* **Your assignment**: For this exercise, an exact copy is needed of only the lines from the one containing "[18,311,256,323] // Please, follow" through the end of the data, with pictures left out.
◇ ◇ ◇ ◇
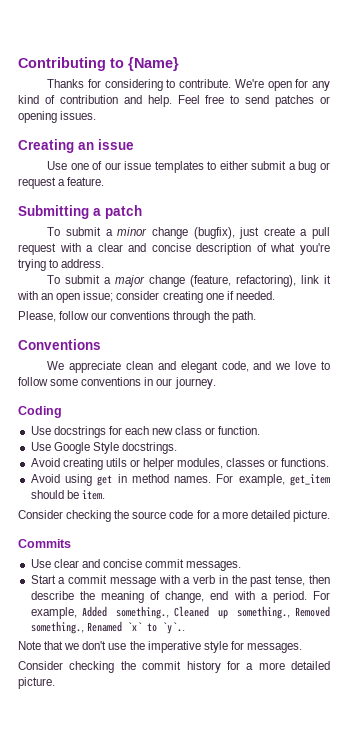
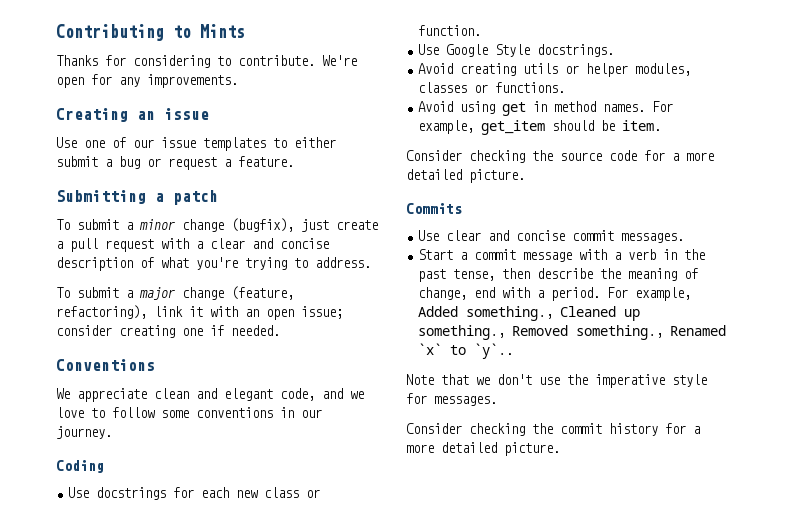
[128,57,179,71] {Name} -> [200,24,245,38] Mints
[18,95,330,107] [18,111,97,123] kind of contribution and help. Feel free to send patches or opening issues. -> [147,74,238,88] improvements.
[18,311,256,323] // Please, follow our conventions through the path. -> (280, 330) none

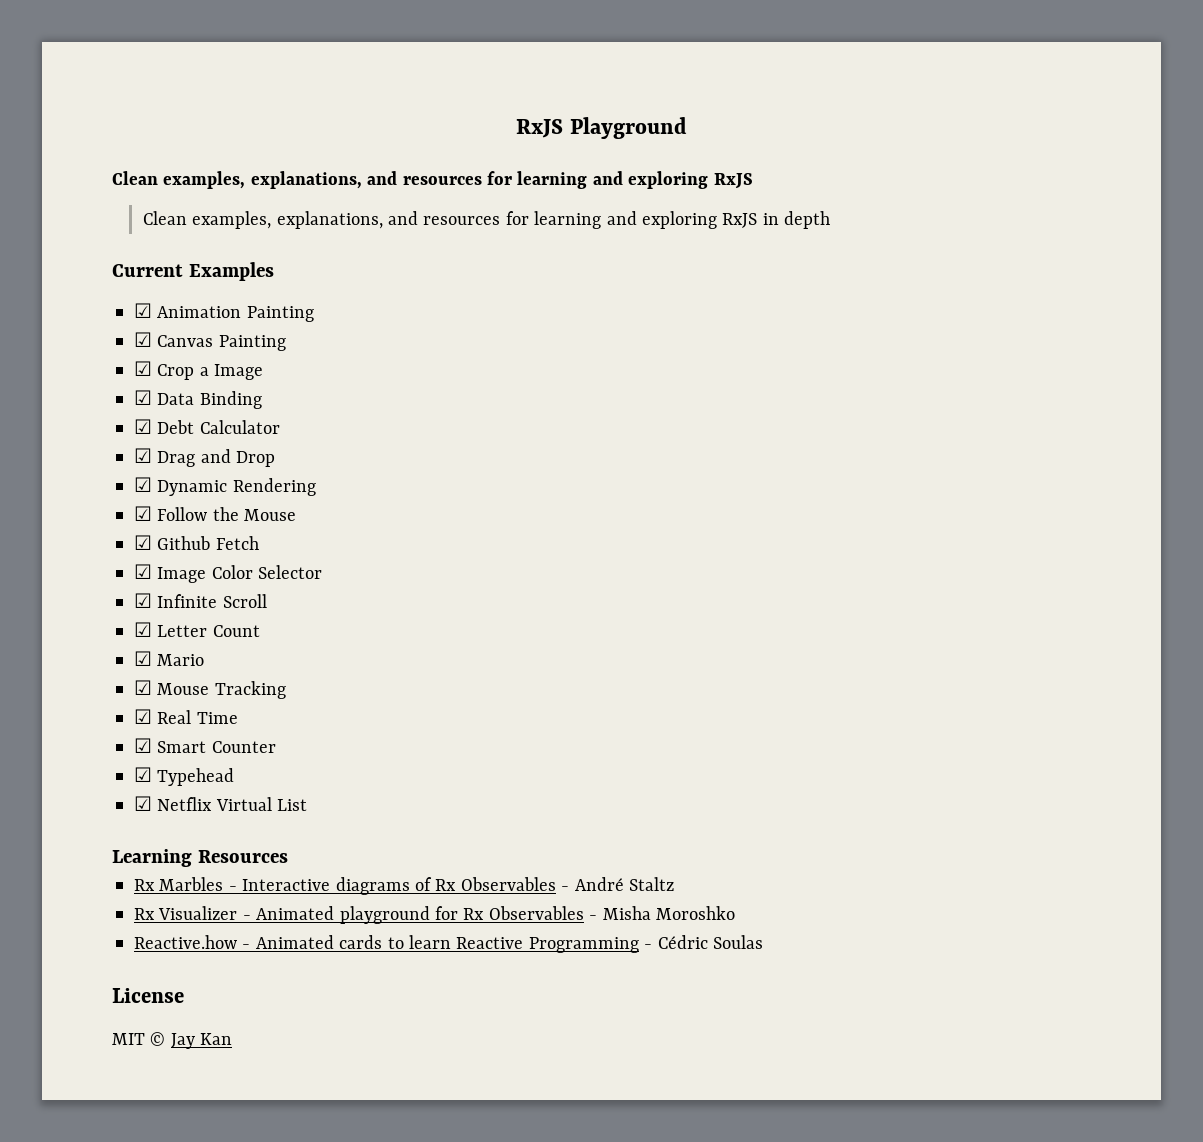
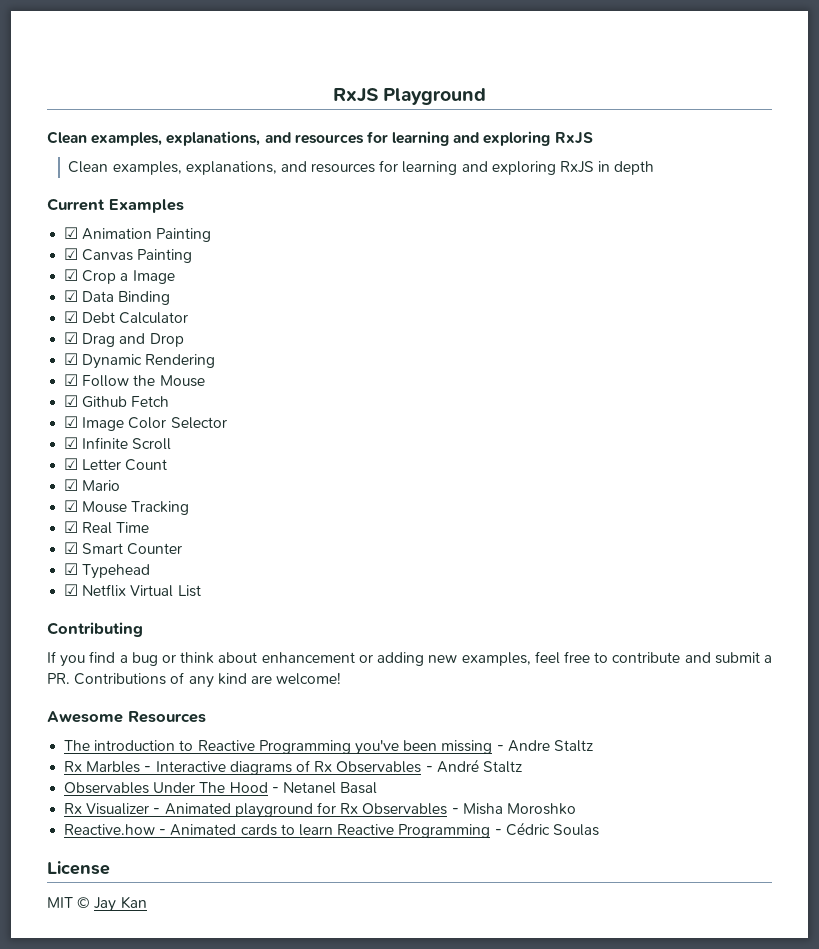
[112,849,288,867] Learning Resources -> [47,622,143,637] [47,651,773,667] [47,672,342,688] [47,711,206,723] [64,740,593,755] Contributing // If you find a bug or think about enhancement or adding new examples, feel free to contribute and submit a PR. Contributions of any kind are welcome! // Awesome Resources // The introduction to Reactive Programming you've been missing - Andre Staltz
(674, 884) none -> [64,782,378,794] // Observables Under The Hood - Netanel Basal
◇ ◇ ◇ ◇
* **Answer box**:
[18,311,256,323] // Please, follow our conventions through the path. -> (280, 330) none

[112,849,288,867] Learning Resources -> [47,622,143,637] [47,651,773,667] [47,672,342,688] [47,711,206,723] [64,740,593,755] Contributing // If you find a bug or think about enhancement or adding new examples, feel free to contribute and submit a PR. Contributions of any kind are welcome! // Awesome Resources // The introduction to Reactive Programming you've been missing - Andre Staltz
(674, 884) none -> [64,782,378,794] // Observables Under The Hood - Netanel Basal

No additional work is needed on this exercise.